Hi,
The doc says for optixUndefinedValue()
:
In some use cases, register consumption can be reduced by writing optixUndefinedValue() to payload values that are no longer used.
I’m bit curious if writing optixUndefinedValue()
to a payload value before optixTrace()
becomes some help for the compiler to generate better code.
e.g.
float3 color; // undefined value here, will be written during the optixTrace() (closest-hit or any-hit and so on)
optixTrace(..., (uint32_t&)color.x, (uint32_t&)color.y, (uint32_t&)color.z)
I mean writing optixUndefinedValue()
(with some casting) to color
.
In addition to this,
I’d like to know the case the doc originally intended to say.
Could you provide some brief example?
Thanks,
The optixUndefinedValue() returning an unsigned int is intended for device programs writing to the payload registers with optixSetPayload calls.
When there are some programs which do not actually write all payload registers you provided inside the optixTrace() call, you can set the unused ones with optixUndefinedValue() and the compiler will know that this specific device program is actually not using these registers to return any data.

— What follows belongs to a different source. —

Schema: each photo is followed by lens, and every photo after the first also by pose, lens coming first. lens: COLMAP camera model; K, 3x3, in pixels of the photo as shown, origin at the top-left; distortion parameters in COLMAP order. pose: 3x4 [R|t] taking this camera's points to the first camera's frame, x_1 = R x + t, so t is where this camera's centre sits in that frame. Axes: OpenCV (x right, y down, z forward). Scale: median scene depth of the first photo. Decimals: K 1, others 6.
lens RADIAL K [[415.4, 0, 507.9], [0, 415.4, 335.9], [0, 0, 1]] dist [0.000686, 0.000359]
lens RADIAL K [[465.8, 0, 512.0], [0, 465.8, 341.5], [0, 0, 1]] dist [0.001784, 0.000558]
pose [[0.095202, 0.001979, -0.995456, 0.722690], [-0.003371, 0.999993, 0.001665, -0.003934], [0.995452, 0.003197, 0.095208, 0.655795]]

That’s potentially useful for algorithms which have different (amounts of) payload results and you encode what was returned in which payload register.
It might also let the following code itself use the claimed payload register to optimize the remaining function code. That should be the more useful usage. In that case, call optixSetPayload_<number>(optixUndefinedValue())
as early as possible in the called program to free that otherwise unused register for better code generation.
It’s not required if you always write all payload registers provided in optixTrace().
Your case doesn’t make sense because it’s not about the payload register references you provide to the optixTrace() call.
I never needed that function because I either always wrote all payload registers, or because there are only two constant payload registers holding a split 64-bit pointer to some bigger payload struct (means optixSetPayload isn’t used at all).
Thanks for the quick reply.
It seems I misunderstood for what the function exists for.
As you say, it is likely that I either always write all payload registers, or just using two registers holding a pointer to some struct.
However I’m confused that the latter is the case you told, that is:
It might also let the following code itself use the claimed payload register to optimize the remaining function code…
Let’s say there is some optixTrace() call with three payload registers R0, R1, R2.
Then if there is a closest hit function doing this at the end to return three values:
optixSetPayload_0(valueA); // Uses R0 as out
optixSetPayload_1(valueB); // Uses R1 as out
optixSetPayload_2(valueC); // Uses R2 as out
Everything as usual this far.
Now assume there is another closest hit program which could be reached by the same optixTrace() call using three payload registers but only needs to return two values (e.g. like if R0 is some switch evaluated be the caller later to find out which payload registers R1, R2 contain valid data for different events):
optixSetPayload_0(valueC); // Uses R0 as out
optixSetPayload_1(valueD); // Uses R1 as out
Then the register R2 could be used for other standard calculations but normally isn’t because it’s a reserved payload register. Then you could write
optixSetPayload_2(optixUndefinedValue(); // Flags R2 as unused.
at the beginning of the second closest hit program and OptiX could determine that and translate the code for that second CH program in a way using the register R2 for other purposes locally.
The fewer memory accesses, the better the performance.
Or just ignore the whole thing and write algorithms which aren’t doing any of that strange stuff. ;-)
Thanks for the detailed example.
Why don’t we need the function for the case where we use two registers holding a pointer?
Why don’t we need the function for the case where we use two registers holding a pointer?
In my examples because the payload register values remain unchanged around any optixTrace() call.
They are only written once inside the ray generation program holding the local payload structure.
Used with that assumption here
https://github.com/NVIDIA/OptiX_Apps/blob/master/apps/nvlink_shared/shaders/closesthit.cu#L276
Well, if you do not have any recursive optixTrace() calls like that shadow ray, then you could try to set it to undefined in the other program domains after the payload pointer has been merged.
(Not inside the anyhit program though, because then you broke it for the closesthit and miss programs.)
That would require to split the payload pointer for each iteration in the ray generation program though.
That said, I need to move that out of my main loop. :-)
No idea if that has any benefit. As I said, I never used it.
Thanks for the explanation! It makes my understanding clearer.